Freedom of the Thought - Regained

The Belmont Club has some extracts from The Buzz Machine 's live blogging from a conference on blogging at Harvard.

Then somewhat later.

: Jill Abramson, an editor at the NY Times, and Dave Winer, get kerfluffling together and I can't summarize it well. But I entered in when she went on about the expense of keeping journalists in Iraq -- which is true and for which we are grateful. But I started telling the story of Zeyad taking his camera to cover an antiterrorism demonstration last December that The Times didn't cover. As soon as I mention it, Abramson starts shaking her head and looking away.

: Abramson said that it is "completely contrary" to the histyry and standards of The Times to run content that they do not vet.

I would have given anything to have asked whether Abramson of the Times preferred an unidentified AP stringer taking pictures of Iraqi election workers being executed on Haifa Street over Zeyad, and why. But that would have been churlish, and I must admit, intellectually shallow. The really interesting question was posed by Jimbo Wales. The engine that enabled Wikipedia to overtake Brittanica at the encyclopedia game was self-evidently a powerful one; a phenomenon, which I am tempted to surmise may structurally resemble asymmetrical warfare. Abramson shuddered and well she should. But at what? What was out there in the dark about which these conference participants are talking? It is a something that has already swallowed Brittanica. No one is quite sure what it is, but everyone should be quite certain that it will strike again.

"It" is the citizens taking back their freedom of thought. The words "you can't fool all the people all the time" are more true today than at anytime in the history of man. We no longer trust nor rely on legacy media to think for us. Gone are the days when CBS and thought master, Dan Rather, could shove forged documents down our throats. We are in control now Dan; no need to adjust your set.

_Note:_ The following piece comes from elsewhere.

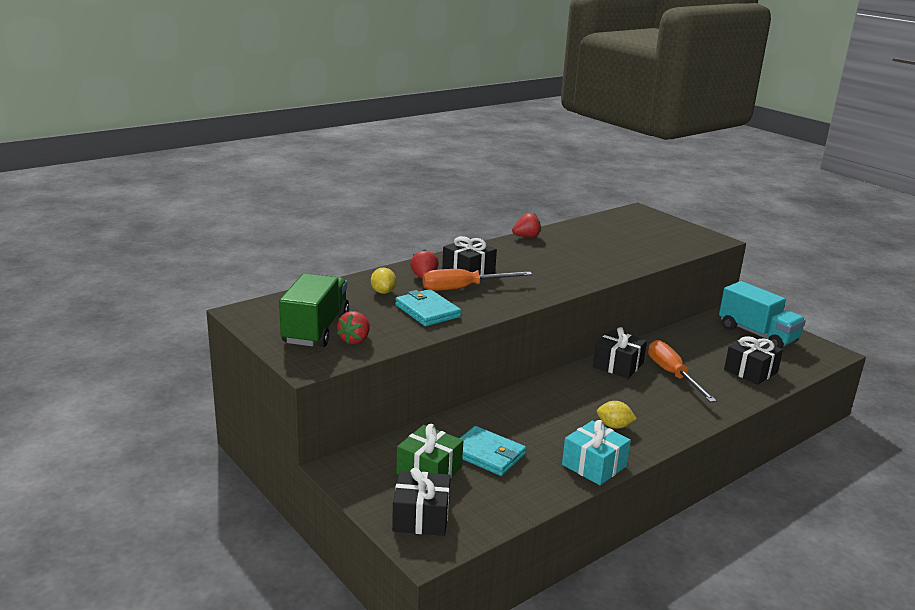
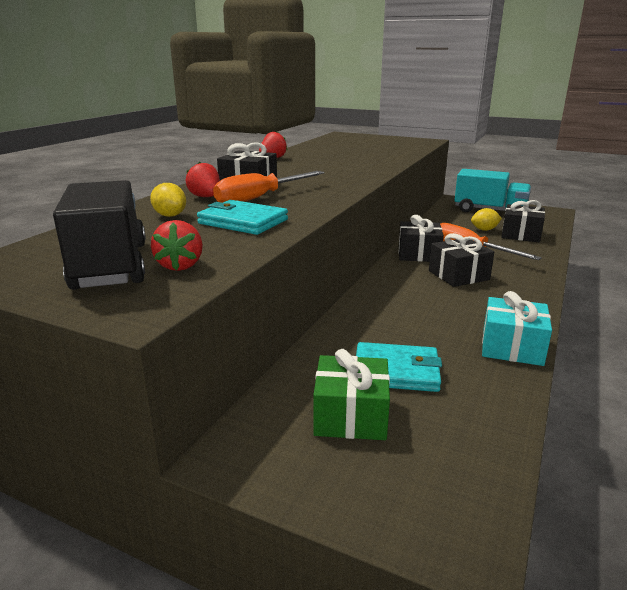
camera: 25 degrees left, 0 degrees up
(316, 329) = (110, 266): green truck -> black truck
(421, 517) = (404, 488): black gift -> black gift (458, 275)
(614, 426) = (480, 304): yellow lemon -> yellow lemon (484, 230)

Legacy media shutter at the sight of a citizenry that can think for itself; that can no longer be controlled. They shutter at the thought of the common man questioning their words from on high. Bloggers have poured water over legacy media and just like the wicked witch of the north from Oz, they are melting.

The combination of citizens armed with cheap video phones, blogs and cheap high speed access to the world's "jungle drum", the Internet, herald a new dawn for freedom of thought.

"The engine that enabled Wikipedia to overtake Brittanica at the encyclopedia game" is powered by citizens of the world. That same engine is already replacing the existing thought machine - the liberal press.